In 1870, Mott was made the first aide-de-camp to the Isma'il Pasha. Two years later, he also became a Grand Officer of the Imperial Order of the Osmanieh. He remained in Egyptian service until his contract expired four years later. Declining to renew it, Mott instead turned over command to Charles Stone and returned to Turkey to take part in the wars between Serbia, Russia, and the Ottoman Empire. He later distinguished himself during the Battle of Shipka Pass.

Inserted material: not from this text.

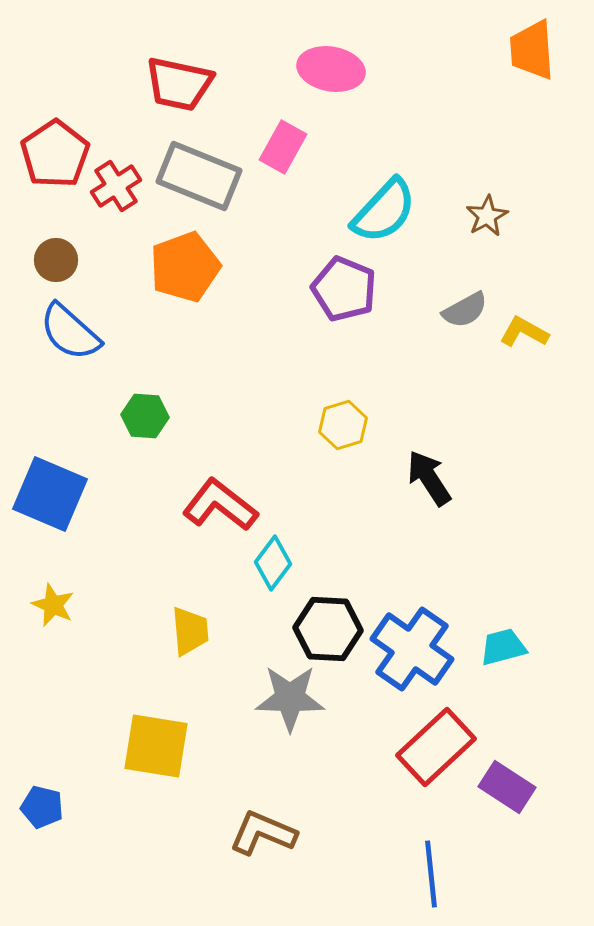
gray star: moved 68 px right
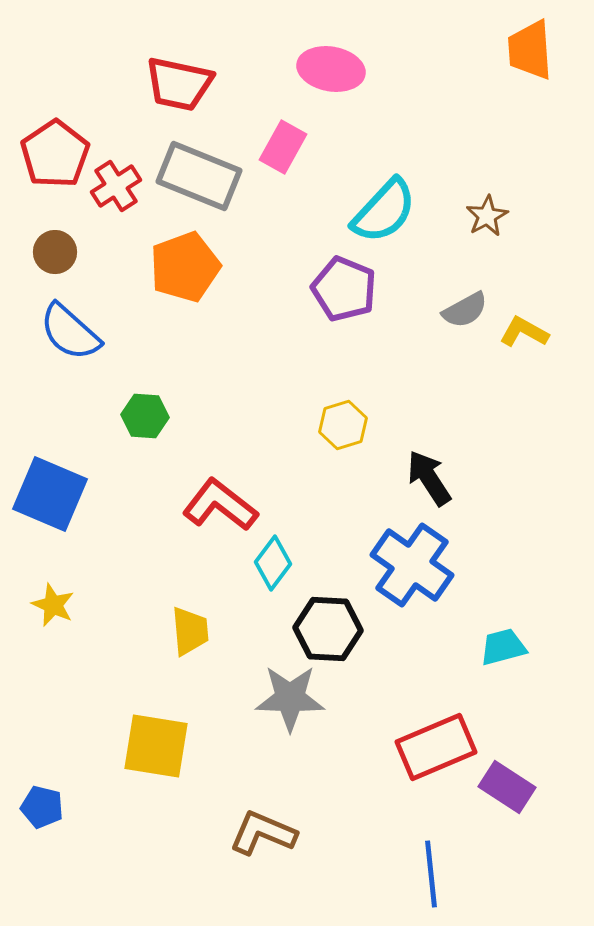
orange trapezoid: moved 2 px left
brown circle: moved 1 px left, 8 px up
blue cross: moved 84 px up
red rectangle: rotated 20 degrees clockwise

===Retirement and later years===
In September 1876, he visited Paris to consult a French physician regarding a chronic ailment. He was forced to retire from military service for health reasons three years later. Prior to his retirement, he was awarded the war medal of the "Croissant Rouge" which, at the time, had been awarded to only 18 men including the Sultan himself. He settled in Toulon to work as an American consular agent and continued to live there with his family for over ten years until his death on November 23, 1894. He was the last surviving son of the Mott family. Mott's military career in Egypt, as well as those of other American officers, was featured in Real Soldiers of Fortune (1906) by Richard Harding Davis.